Alabi also said she opposes two or more schools operating at once in the same building, known as “co-location.”

“It makes no sense that …  some kids have to have lunch at 10 in the morning, other kids have to have lunch as late as 2, [and] other kids get to have lunch at 12,” she said.

Addressing Mayor Bloomberg’s legacy, Alabi said she liked his efforts to eliminate trans fats in city bakeries and restaurants and to require chain restaurants to conspicuously report the number of calories in their menu items.

But she described the mayor’s response to some criticisms of the NYPD’s stop-and-frisk policy as “insensitive,” and questioned the city’s requirement that food stamp recipients be fingerprinted, a policy Governor Andrew M. Cuomo ended in 2012.

“I think there are other ways to detect fraud than that,” Alabi said.

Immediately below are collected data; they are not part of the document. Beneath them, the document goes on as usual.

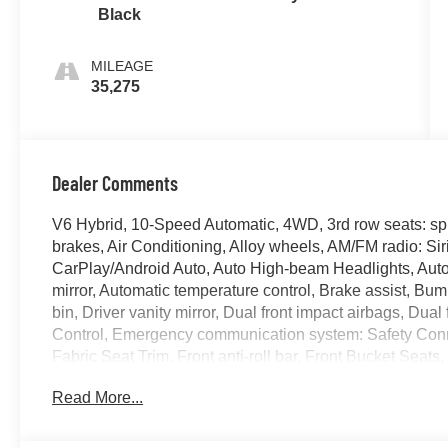
Black
MILEAGE
35,275
Dealer Comments
V6 Hybrid, 10-Speed Automatic, 4WD, 3rd row seats: sp
brakes, Air Conditioning, Alloy wheels, AM/FM radio: Sir
CarPlay/Android Auto, Auto High-beam Headlights, Aut
mirror, Automatic temperature control, Brake assist, Bum
bin, Driver vanity mirror, Dual front impact airbags, Dual 
Control, Emergency communication system: Safety Connec
Fabric Seat Trim, Front anti-roll bar, Front Bucket Seat
A/C, Front fog lights, Front reading lights, Front wheel
Read More...
Garage door transmitter, Headlight cleaning, Heated doo
Illuminated entry, Knee airbag, Leather Shift Knob, Leat
Occupant sensing airbag, Outside temperature display,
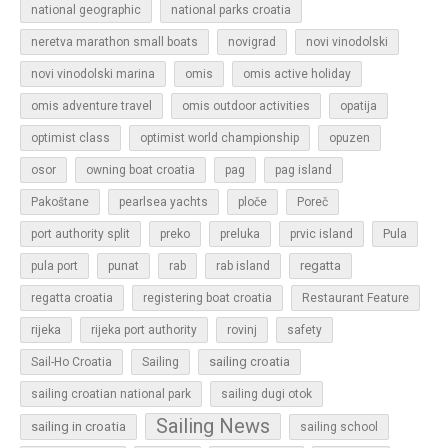
national geographic
national parks croatia
neretva marathon small boats
novigrad
novi vinodolski
novi vinodolski marina
omis
omis active holiday
omis adventure travel
omis outdoor activities
opatija
optimist class
optimist world championship
opuzen
osor
owning boat croatia
pag
pag island
Pakoštane
pearlsea yachts
ploče
Poreč
Pula
port authority split
preko
preluka
prvic island
regatta
pula port
punat
rab
rab island
regatta croatia
registering boat croatia
Restaurant Feature
rijeka
rijeka port authority
rovinj
safety
sailing croatia
Sail-Ho Croatia
Sailing
sailing croatian national park
sailing dugi otok
Sailing News
sailing in croatia
sailing school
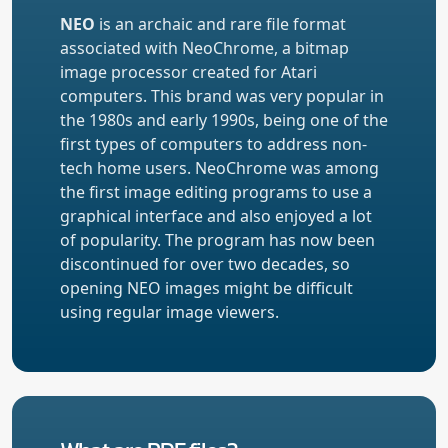
NEO
is an archaic and rare file format
associated with NeoChrome, a bitmap
image processor created for Atari
computers. This brand was very popular in
the 1980s and early 1990s, being one of the
first types of computers to address non-
tech home users. NeoChrome was among
the first image editing programs to use a
graphical interface and also enjoyed a lot
of popularity. The program has now been
discontinued for over two decades, so
opening NEO images might be difficult
using regular image viewers.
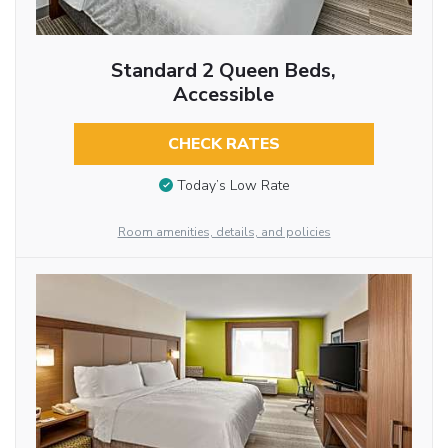
Standard 2 Queen Beds,
Accessible
CHECK RATES
Today’s Low Rate
Room amenities, details, and policies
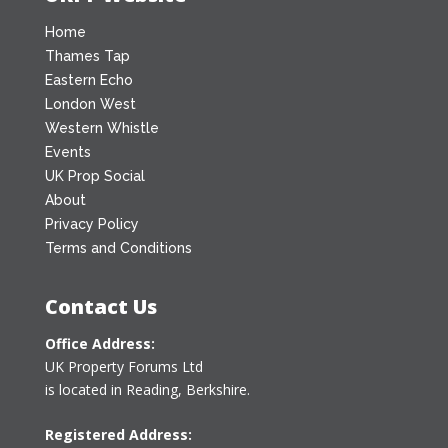
Home
Thames Tap
Eastern Echo
London West
Western Whistle
Events
UK Prop Social
About
Privacy Policy
Terms and Conditions
Contact Us
Office Address:
UK Property Forums Ltd
is located in Reading, Berkshire.
Registered Address:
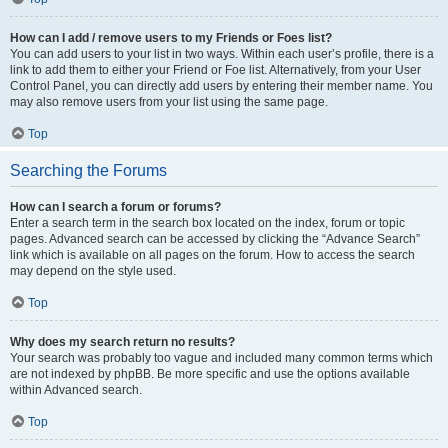
How can I add / remove users to my Friends or Foes list?
You can add users to your list in two ways. Within each user’s profile, there is a
link to add them to either your Friend or Foe list. Alternatively, from your User
Control Panel, you can directly add users by entering their member name. You
may also remove users from your list using the same page.
Top
Searching the Forums
How can I search a forum or forums?
Enter a search term in the search box located on the index, forum or topic
pages. Advanced search can be accessed by clicking the “Advance Search”
link which is available on all pages on the forum. How to access the search
may depend on the style used.
Top
Why does my search return no results?
Your search was probably too vague and included many common terms which
are not indexed by phpBB. Be more specific and use the options available
within Advanced search.
Top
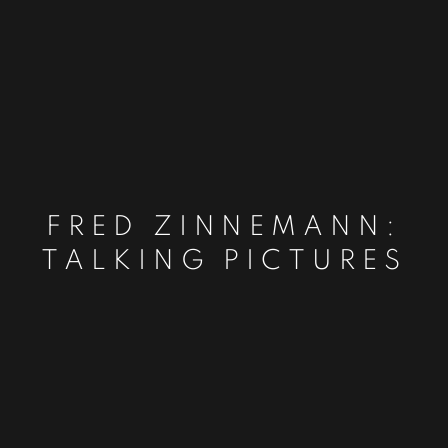
FRED ZINNEMANN:
TALKING PICTURES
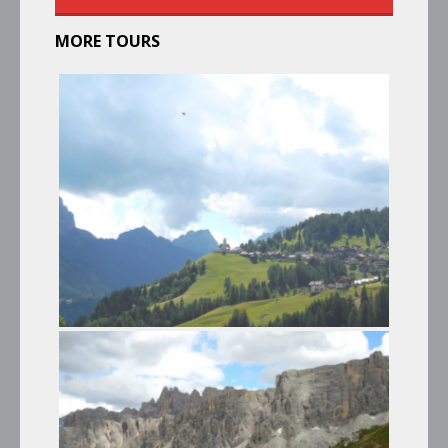
MORE TOURS
PANORAMIC TRIP TO MONTE
PELMO – PASSO GIAU – CIBIANA
DI CADORE
Summer Tours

Alabi has raised more than $44,000 in campaign contributions thus far, according to the New York City Campaign Finance Board. That puts her in the middle of her four rivals, but far behind the leaders: Cumbo has raised over $103,000, and Fox has raised over $87,000. Jelani Mashariki, who directs a homeless shelter in Bedford-Stuyvesant, has netted more than $36,000, and Frank Richard Hurley, a lawyer, has raised just over $8,000.

In the community room at University Towers, Alabi said that running for office has “been an amazing journey,” and likened it to holding a mirror to the self.

“It shows your strengths as a candidate, your challenges, and any weaknesses you may have as a human being,” she explained the following day.